• [Work to be completed]
Can you reproduce the data below word for word, leaving out the pictures?

• [Provided material]
*** Begin section ***

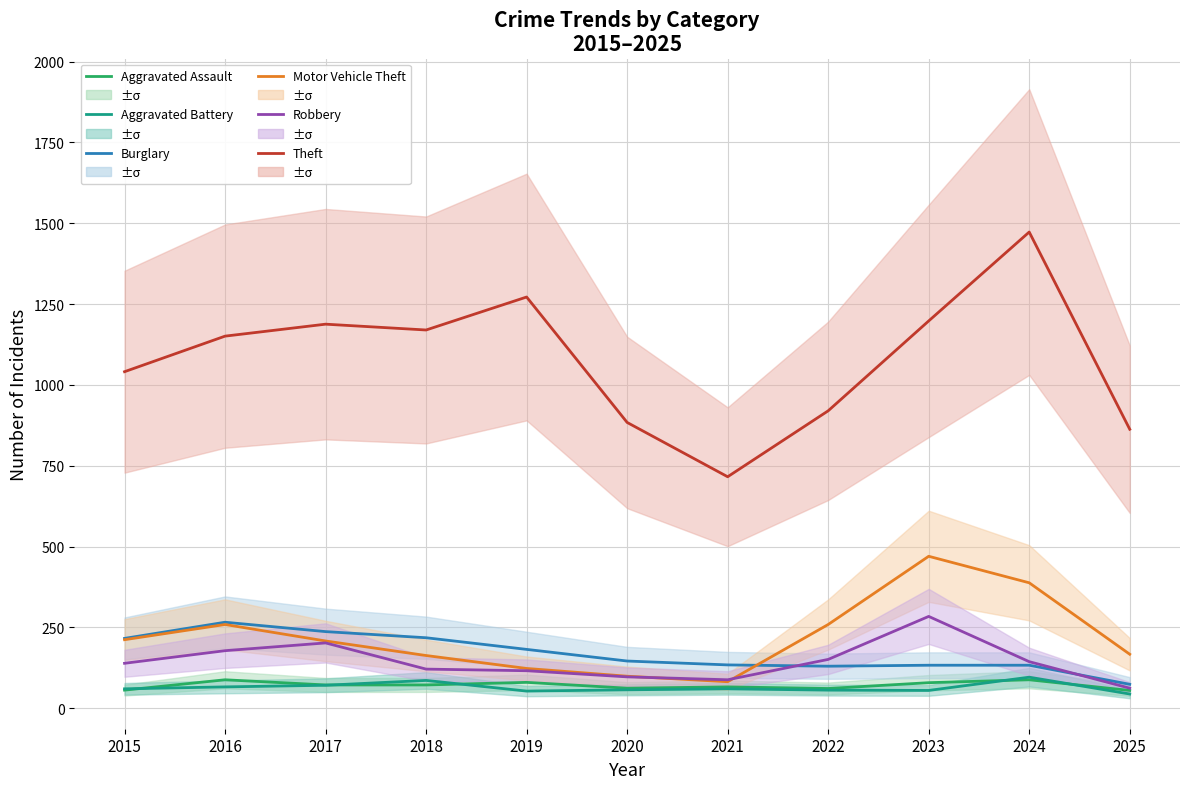

Is it true that Aggravated Assault equals 88 at 2024?

True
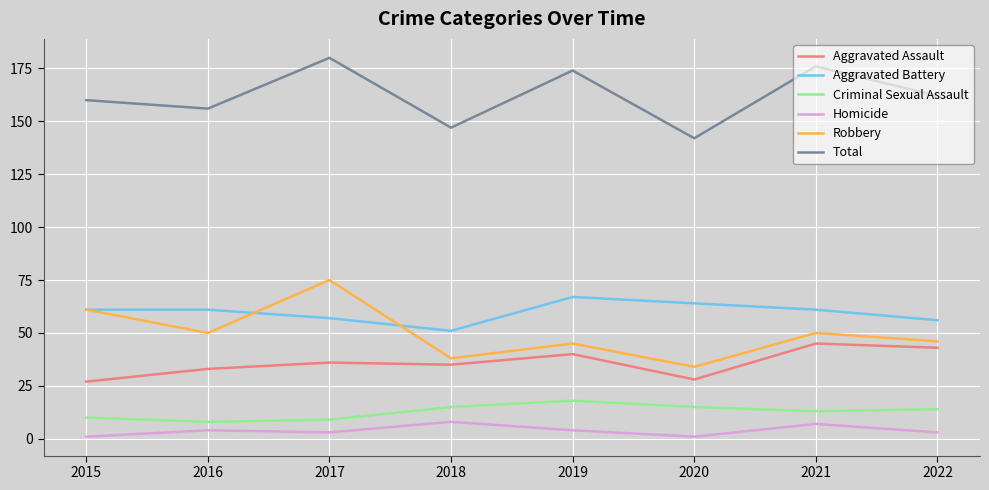

Where does the Robbery series first go above 50?

2015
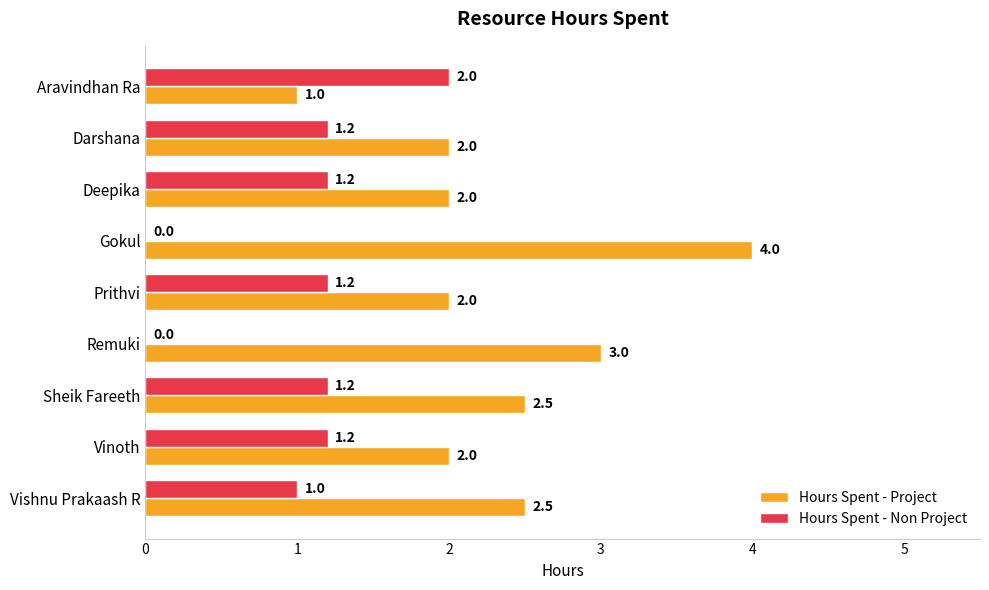

Is the value of Hours Spent - Project at Gokul greater than the value of Hours Spent - Non Project at Darshana?

Yes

*** End section ***

• [Solution below]
Is it true that Aggravated Assault equals 88 at 2024?

True

Where does the Robbery series first go above 50?

2015

Is the value of Hours Spent - Project at Gokul greater than the value of Hours Spent - Non Project at Darshana?

Yes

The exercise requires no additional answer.